Фура останавливается возле меня, буквально в полуметре. С другой стороны кабины хлопает дверь, и через мгновение я вижу невысокого мужчину в усах и шляпе, который подходит ко мне, помахивая сложенным пополам ремнём. Я даже не успеваю подумать, что он какой-то странный, как вдруг получаю этим ремнём по руке и отскакиваю, шипя от боли. Мужчина замахивается снова, и я пячусь:
— Эй, что вы делаете?! Что вы делаете?! Какого чёрта?!

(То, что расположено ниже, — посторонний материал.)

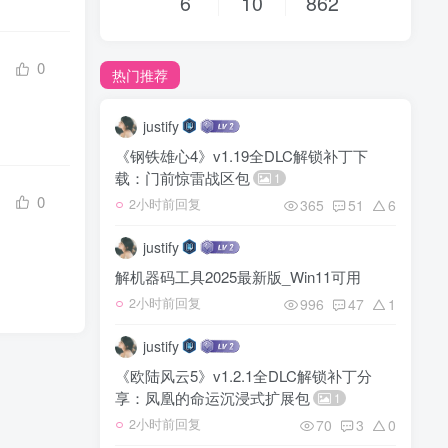
6
10
862
0
热门推荐
justify
《钢铁雄心4》v1.19全DLC解锁补丁下
载：门前惊雷战区包
1
0
365
51
6
2小时前回复
justify
解机器码工具2025最新版_Win11可用
996
47
1
2小时前回复
justify
《欧陆风云5》v1.2.1全DLC解锁补丁分
享：凤凰的命运沉浸式扩展包
1
70
3
0
2小时前回复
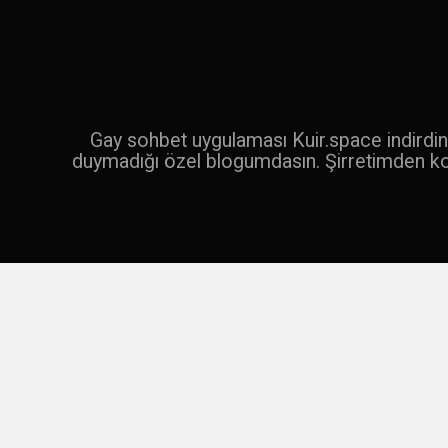
İçeriğe
geç
Ara
Gay sohbet uygulaması Kuir.space indirdin 
duymadığı özel blogumdasın. Şirretimden k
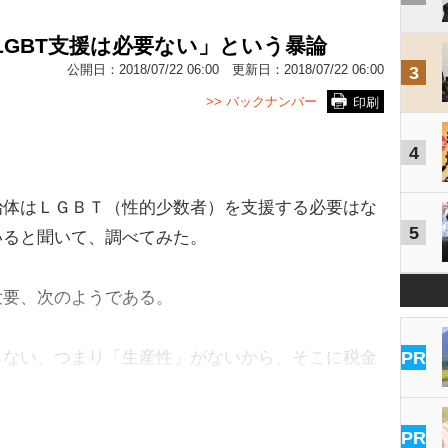
LGBT支援は必要ない」という暴論
公開日：
2018/07/22 06:00
更新日：
2018/07/22 06:00
3
>> バックナンバー
印刷
4
体はＬＧＢＴ（性的少数者）を支援する必要はな
5
いると聞いて、調べてみた。
要、次のようである。
らない、つまり「生産性」がないから、そこに税金
PR
PR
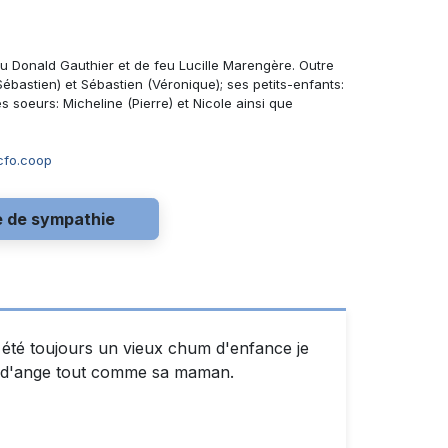
feu Donald Gauthier et de feu Lucille Marengère. Outre
(Sébastien) et Sébastien (Véronique); ses petits-enfants:
ses soeurs: Micheline (Pierre) et Nicole ainsi que
fo.coop
e de sympathie
 été toujours un vieux chum d'enfance je
eur d'ange tout comme sa maman.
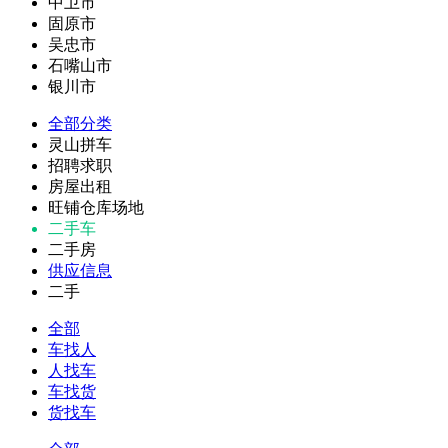
中卫市
固原市
吴忠市
石嘴山市
银川市
全部分类
灵山拼车
招聘求职
房屋出租
旺铺仓库场地
二手车
二手房
供应信息
二手
全部
车找人
人找车
车找货
货找车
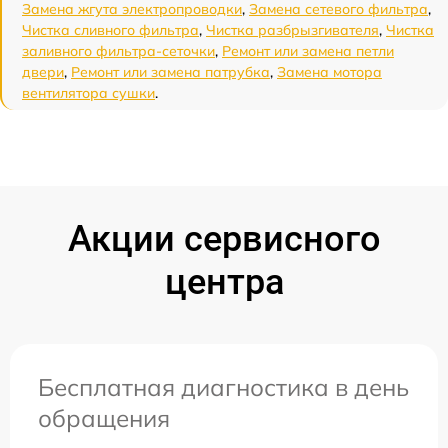
Замена жгута электропроводки
,
Замена сетевого фильтра
,
Чистка сливного фильтра
,
Чистка разбрызгивателя
,
Чистка
заливного фильтра-сеточки
,
Ремонт или замена петли
двери
,
Ремонт или замена патрубка
,
Замена мотора
вентилятора сушки
.
Акции сервисного
центра
Бесплатная диагностика в день
обращения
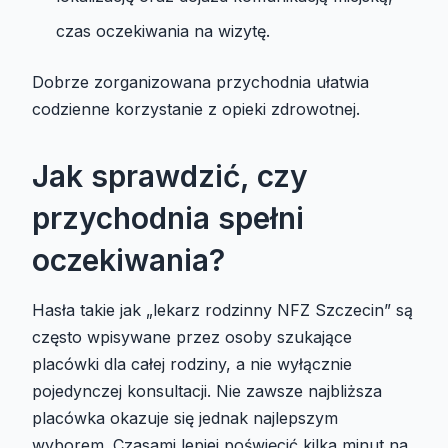
czas oczekiwania na wizytę.
Dobrze zorganizowana przychodnia ułatwia
codzienne korzystanie z opieki zdrowotnej.
Jak sprawdzić, czy
przychodnia spełni
oczekiwania?
Hasła takie jak „lekarz rodzinny NFZ Szczecin” są
często wpisywane przez osoby szukające
placówki dla całej rodziny, a nie wyłącznie
pojedynczej konsultacji. Nie zawsze najbliższa
placówka okazuje się jednak najlepszym
wyborem. Czasami lepiej poświęcić kilka minut na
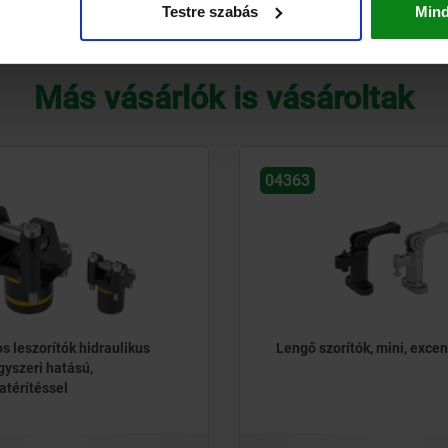
Testre szabás
Min
TÁBLÁZAT NAGYÍTÁSA
Más vásárlók is vásároltak
04363
s leszorítók hidraulikus
Lengő szorítók, mini, excen
gyszeri hatású,
atérítéssel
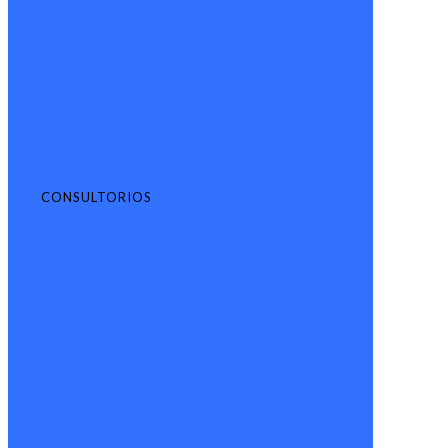
CONSULTORIOS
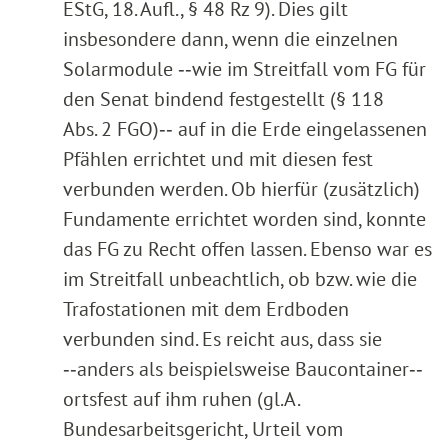
EStG, 18. Aufl., § 48 Rz 9). Dies gilt
insbesondere dann, wenn die einzelnen
Solarmodule ‑‑wie im Streitfall vom FG für
den Senat bindend festgestellt (§ 118
Abs. 2 FGO)‑‑ auf in die Erde eingelassenen
Pfählen errichtet und mit diesen fest
verbunden werden. Ob hierfür (zusätzlich)
Fundamente errichtet worden sind, konnte
das FG zu Recht offen lassen. Ebenso war es
im Streitfall unbeachtlich, ob bzw. wie die
Trafostationen mit dem Erdboden
verbunden sind. Es reicht aus, dass sie
‑‑anders als beispielsweise Baucontainer‑‑
ortsfest auf ihm ruhen (gl.A.
Bundesarbeitsgericht, Urteil vom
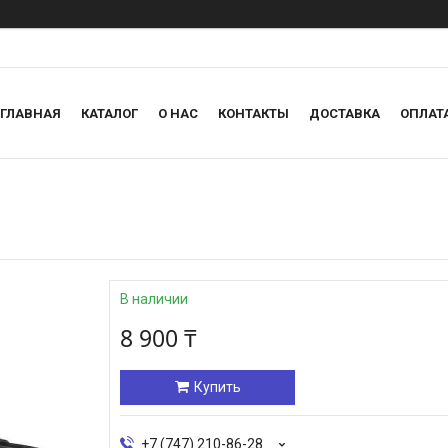
ГЛАВНАЯ
КАТАЛОГ
О НАС
КОНТАКТЫ
ДОСТАВКА
ОПЛАТ
В наличии
8 900 ₸
Купить
+7 (747) 210-86-28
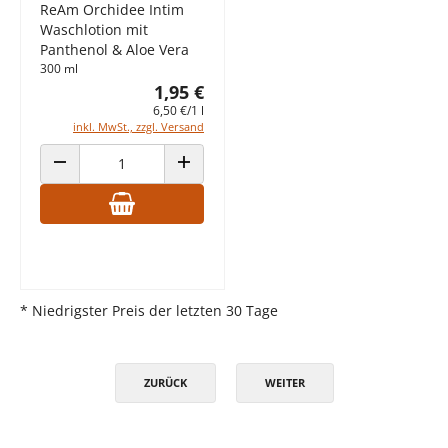
ReAm Orchidee Intim
Waschlotion mit
Panthenol & Aloe Vera
300 ml
1,95 €
6,50 €/1 l
inkl. MwSt., zzgl. Versand
ANZAHL VERRINGERN
ANZAHL ERHÖHEN
* Niedrigster Preis der letzten 30 Tage
ZURÜCK
WEITER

— Что я делаю! — восклицает мужчина и совершает огромный прыжок, в конце которого снова хлещет меня ремнём, теперь уже по бедру. — Весь Будапешт стоит на ушах! Дядя поседел! Тётя выплакала глаза! Жених в тюрьме! А она! Она стоит на дорогах! Что я делаю! Да того, что я делаю, мало! Тебе надо обрезать волосы, надо выдрать их из головы, вот что с тобой надо сделать! Что я делаю! Никогда ещё в роду у Жикоскирэ не было шлюх, пока эта маленькая сучка не вздумала опозорить свою семью!
Если бы весь этот монолог мужик произнёс, стоя в какой-нибудь патетической позе, я бы гораздо быстрее сообразила, что он говорит по-цыгански, но он скачет вокруг фуры, хлопая и щёлкая ремнём, и мне приходится скакать тоже, а это очень отвлекает меня от мыслительных процессов. В какой-то момент, взвизгнув от особенно меткого удара, ошпарившего мою шею, я ухитряюсь вскочить в кабину и тут же захлопываю и запираю обе тяжеленные двери, чуть не сорвав себе жилы. Сердце Луны сейчас на шее, и я, закрыв глаза, умоляю его перейти куда-нибудь, где его нельзя увидеть постороннему глазу. Спешное ощупывание показывает, что Айнур снова помогла мне: теперь я стала обладательницей тонкого пояска из серебряных дисков. Только после этого я приопускаю стекло в той двери, в которую неистово стучит поборник нравственности семьи Хорватов-Жикоскирэ, и кричу туда по-польски:
— Если вы не прекратите, я не выйду, пока не приедет полиция! Я подам на вас заявление!
Ответом мне служит вспышка отборной брани и звуки ударов ногой по колесу.